Most terrestrial insects are what we call uricotelic. The vast majority of their excreted nitrogen is in the form of uric acid. Uric acid can diffuse from cells into hemolymph, whence it is taken up into Malpighian tubules, most likely by active transport, although some textbooks say it is by passive transport. The uric acid moves toward the alimentary canal along with the flow of water. Depending on the histological structure of Malpighian tubules, the proximal portion of the tubules may be involved in the resorption of some water and salts. When the water is resorbed, either in proximal portion of Malpighian tubules or in rectum, the uric acid precipitates out of solution and the uric acid crystals can be seen in hindgut or rectum. Since uric acid crystals fall out of solution in water, the water can be resorbed and the ammonia metabolite excreted with minimal loss of water. Here, then, is the main environmental correlate with uricotelism: in those insects (and other animals) where water conservation is important, the toxic ammonia can be ultimately excreted in a form that does not require loss of body water.

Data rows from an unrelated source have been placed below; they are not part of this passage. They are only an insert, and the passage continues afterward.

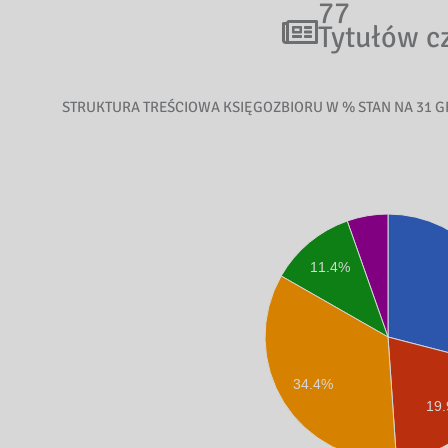
77
Tytułów c
STRUKTURA TREŚCIOWA KSIĘGOZBIORU W % STAN NA 31 G
11.4%
34.4%
19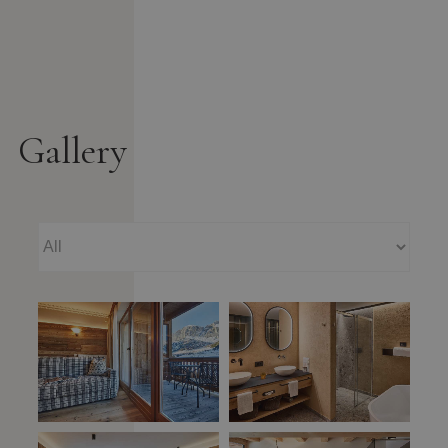
Gallery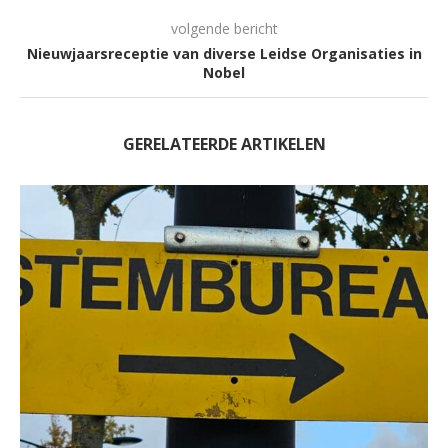
volgende bericht
Nieuwjaarsreceptie van diverse Leidse Organisaties in
Nobel
GERELATEERDE ARTIKELEN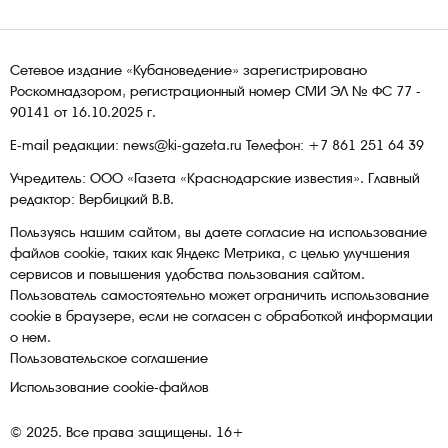
Сетевое издание «Кубановедение» зарегистрировано
Роскомнадзором, регистрационный номер СМИ ЭЛ № ФС 77 -
90141 от 16.10.2025 г.
E-mail редакции: news@ki-gazeta.ru Телефон: +7 861 251 64 39
Учредитель: ООО «Газета «Краснодарские известия». Главный
редактор: Вербицкий В.В.
Пользуясь нашим сайтом, вы даете согласие на использование
файлов сооkіе, таких как Яндекс Метрика, с целью улучшения
сервисов и повышения удобства пользования сайтом.
Пользователь самостоятельно может ограничить использование
сооkіе в браузере, если не согласен с обработкой информации
о нем.
Пользовательское соглашение
Использование cookie-файлов
© 2025. Все права защищены. 16+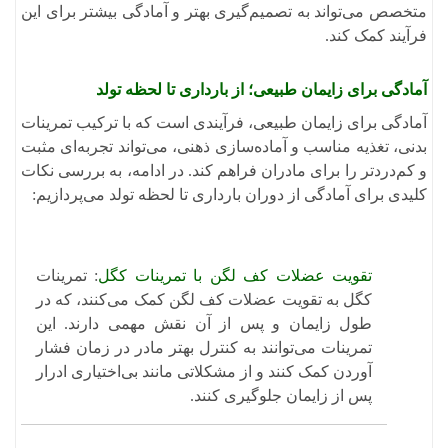
متخصص می‌تواند به تصمیم‌گیری بهتر و آمادگی بیشتر برای این
فرآیند کمک کند.
آمادگی برای زایمان طبیعی؛ از بارداری تا لحظه تولد
​آمادگی برای زایمان طبیعی، فرآیندی است که با ترکیب تمرینات
بدنی، تغذیه مناسب و آماده‌سازی ذهنی، می‌تواند تجربه‌ای مثبت
و کم‌دردتر را برای مادران فراهم کند. در ادامه، به بررسی نکات
کلیدی برای آمادگی از دوران بارداری تا لحظه تولد می‌پردازیم:​
تقویت عضلات کف لگن با تمرینات کگل
: تمرینات
کگل به تقویت عضلات کف لگن کمک می‌کنند، که در
طول زایمان و پس از آن نقش مهمی دارند. این
تمرینات می‌توانند به کنترل بهتر مادر در زمان فشار
آوردن کمک کنند و از مشکلاتی مانند بی‌اختیاری ادرار
پس از زایمان جلوگیری کنند.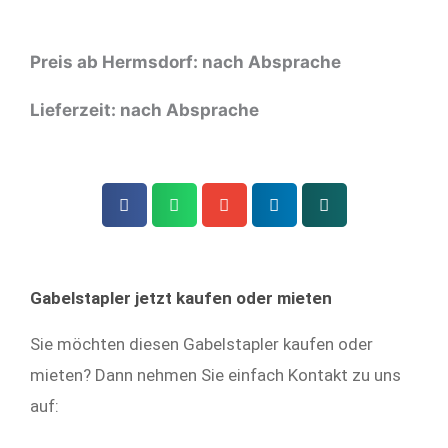
Preis ab Hermsdorf: nach Absprache
Lieferzeit: nach Absprache
Gabelstapler jetzt kaufen oder mieten
Sie möchten diesen Gabelstapler kaufen oder
mieten? Dann nehmen Sie einfach Kontakt zu uns
auf: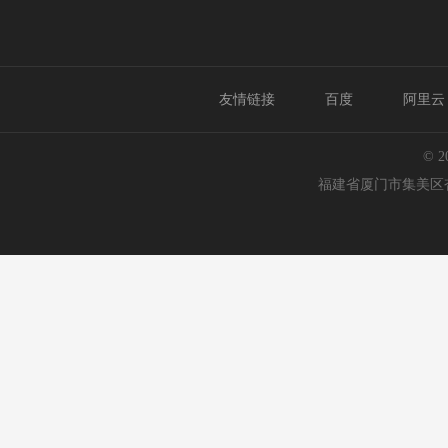
友情链接
百度
阿里云
© 
福建省厦门市集美区杏林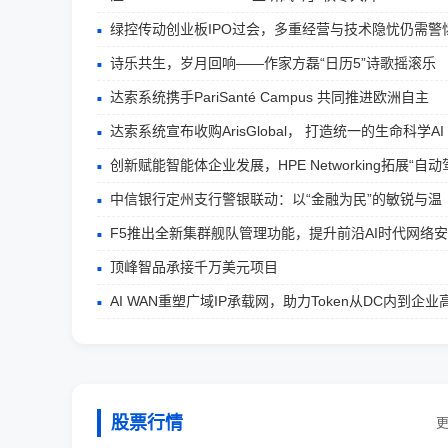
绿控传动创业板IPO过会，多重经营与技术隐忧仍需警
诗乐共生，岁月回响——作家方磊“日历5”诗歌摇滚乐
达索系统携手PariSanté Campus 共同推进欧洲自主
达索系统宣布收购ArisGlobal， 打造统一的生命科学AI
创新赋能智能体企业发展，HPE Networking拓展“自动
中信银行定州支行警银联动：以“金融为民”的敏锐与温
F5推出全新集群舰队管理功能，提升前沿AI时代网络
顶峰智品承接千万美元项目
AI WAN重塑广域IP承载网，助力Token从DC内到企业
股票行情
更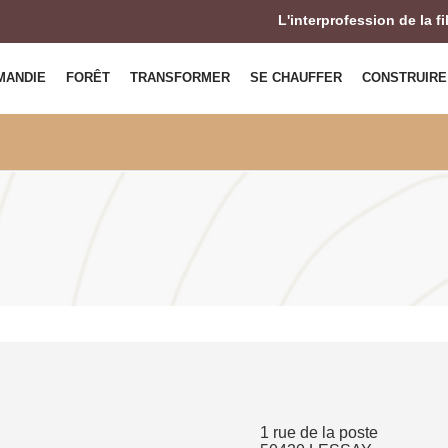
L'interprofession de la f
MANDIE
FORÊT
TRANSFORMER
SE CHAUFFER
CONSTRUIRE
1 rue de la poste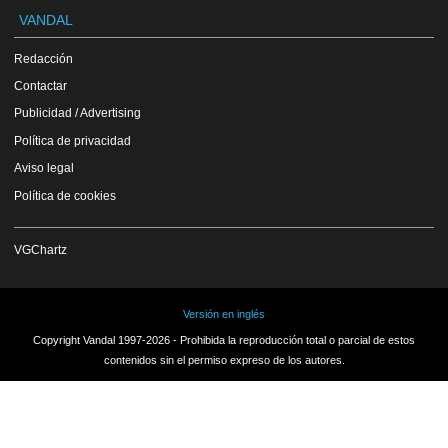
VANDAL
Redacción
Contactar
Publicidad / Advertising
Política de privacidad
Aviso legal
Política de cookies
VGChartz
Versión en inglés
Copyright Vandal 1997-2026 - Prohibida la reproducción total o parcial de estos
contenidos sin el permiso expreso de los autores.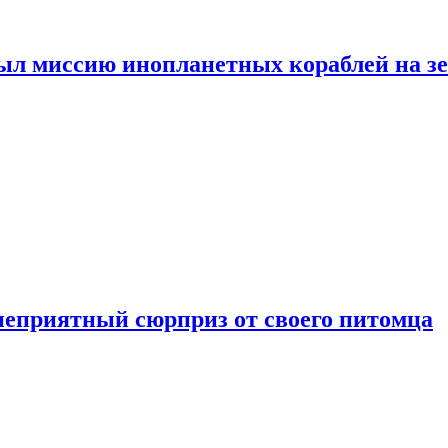
ыл миссию инопланетных кораблей на з
неприятный сюрприз от своего питомца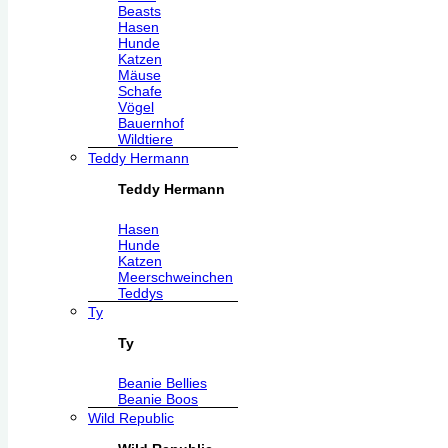
Beasts
Hasen
Hunde
Katzen
Mäuse
Schafe
Vögel
Bauernhof
Wildtiere
Teddy Hermann
Teddy Hermann
Hasen
Hunde
Katzen
Meerschweinchen
Teddys
Ty
Ty
Beanie Bellies
Beanie Boos
Wild Republic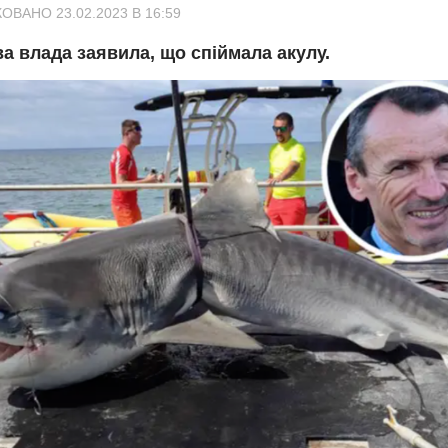
ОВАНО 23.02.2023 В 16:59
а влада заявила, що спіймала акулу.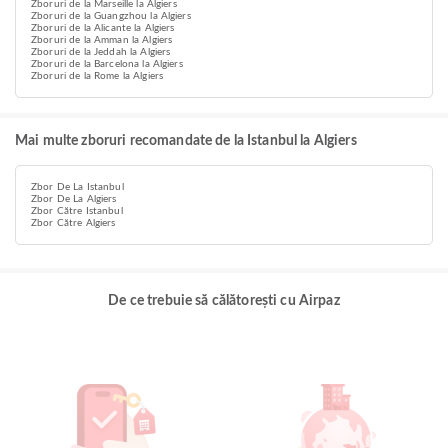
Zboruri de la Marseille la Algiers
Zboruri de la Guangzhou la Algiers
Zboruri de la Alicante la Algiers
Zboruri de la Amman la Algiers
Zboruri de la Jeddah la Algiers
Zboruri de la Barcelona la Algiers
Zboruri de la Rome la Algiers
Mai multe zboruri recomandate de la Istanbul la Algiers
Zbor De La Istanbul
Zbor De La Algiers
Zbor Către Istanbul
Zbor Către Algiers
De ce trebuie să călătorești cu Airpaz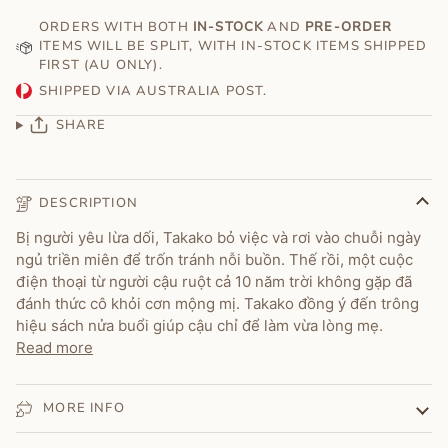
ORDERS WITH BOTH
IN-STOCK
AND
PRE-ORDER
ITEMS WILL BE SPLIT, WITH IN-STOCK ITEMS SHIPPED
FIRST (AU ONLY).
SHIPPED VIA AUSTRALIA POST.
SHARE
DESCRIPTION
Bị người yêu lừa dối, Takako bỏ việc và rơi vào chuỗi ngày
ngủ triền miên để trốn tránh nỗi buồn. Thế rồi, một cuộc
điện thoại từ người cậu ruột cả 10 năm trời không gặp đã
đánh thức cô khỏi cơn mộng mị. Takako đồng ý đến trông
hiệu sách nửa buổi giúp cậu chỉ để làm vừa lòng mẹ.
Read more
MORE INFO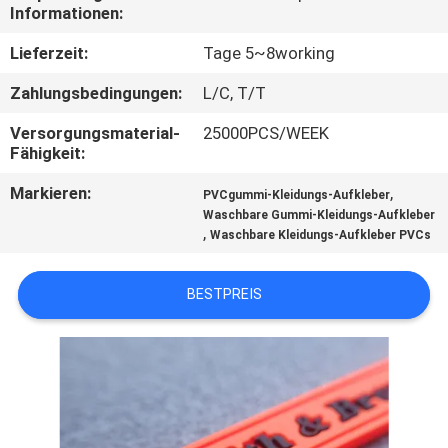
Informationen:
TRETEN
Lieferzeit:
Tage 5~8working
SIE
Zahlungsbedingungen:
L/C, T/T
MIT
Versorgungsmaterial-
25000PCS/WEEK
UNS
Fähigkeit:
IN
Markieren:
,
PVCgummi-Kleidungs-Aufkleber
VERBINDUNG
Waschbare Gummi-Kleidungs-Aufkleber
,
Waschbare Kleidungs-Aufkleber PVCs
FORDERN
BESTPREIS
SIE EIN
ZITAT
SITEMAP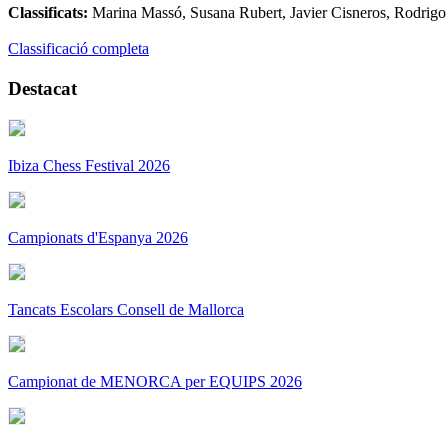
Classificats:
Marina Massó, Susana Rubert, Javier Cisneros, Rodrigo F
Classificació completa
Destacat
Ibiza Chess Festival 2026
Campionats d'Espanya 2026
Tancats Escolars Consell de Mallorca
Campionat de MENORCA per EQUIPS 2026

A strategy called storage excretion occurs in some insects. Since uric acid is a harmless repository of ammonia, and it can be stored in the body. Periplaneta and Apis have specialized fat body cells called urate cells. Uric acid accumulates in these cells, often to the point that it can be seen under dissecting microscope. Uric acid also accumulates in non-specialized fat body cells of other insects, for example the mosquito Culex. Finally, uric acid may be involved in the coloration of some insects. The white wings of Pieris butterflies is due to uric acid storage in the wing scales.

Urea makes up about 10% of the excreted nitrogen in larval mosquitoes, and is also found in the excreta of other insects. It is much more solubile than uric acid and more water is required to eliminate urea in feces. We use the term ureotelic for animals in which urea makes up a large proportion of the excreted nitrogen. In general, insects can not be called ureotelic because urea makes up a relatively small proportion of their excreted nitrogen. Nonetheless, the pathway for urea synthesis is present in many insects.

In general terms, most insects can be easily classified as ammonotelic or uricotelic. Chapman tells us that most insects do excrete minor proportions of their nitrogen as other than the main excretory forms, but for the most part, they will fit into the general scheme. On the other hand, a good number of insects have adapted strategies that are outside the main line. For example, the pyrrhocorid Dysdercus excrete most of their nitrogen as allantoin. Allantoin is a single metabolic step beyond uric acid.

Still other insects excrete a good bit of amino acids without further modification, after first absorbing them. In tsetse, arginine and histidine from the blood of hosts are absorbed and excreted without metabolism. This may be quite adaptive because these compounds are relatively high in nitrogen. Arginine, for example, has a total of four nitrogens per molecule. These nitrogens would require considerable amounts of energy to metabolize along the normal pathways. The required energy is greater than the amount of energy that could be derived from the carbon skeletons.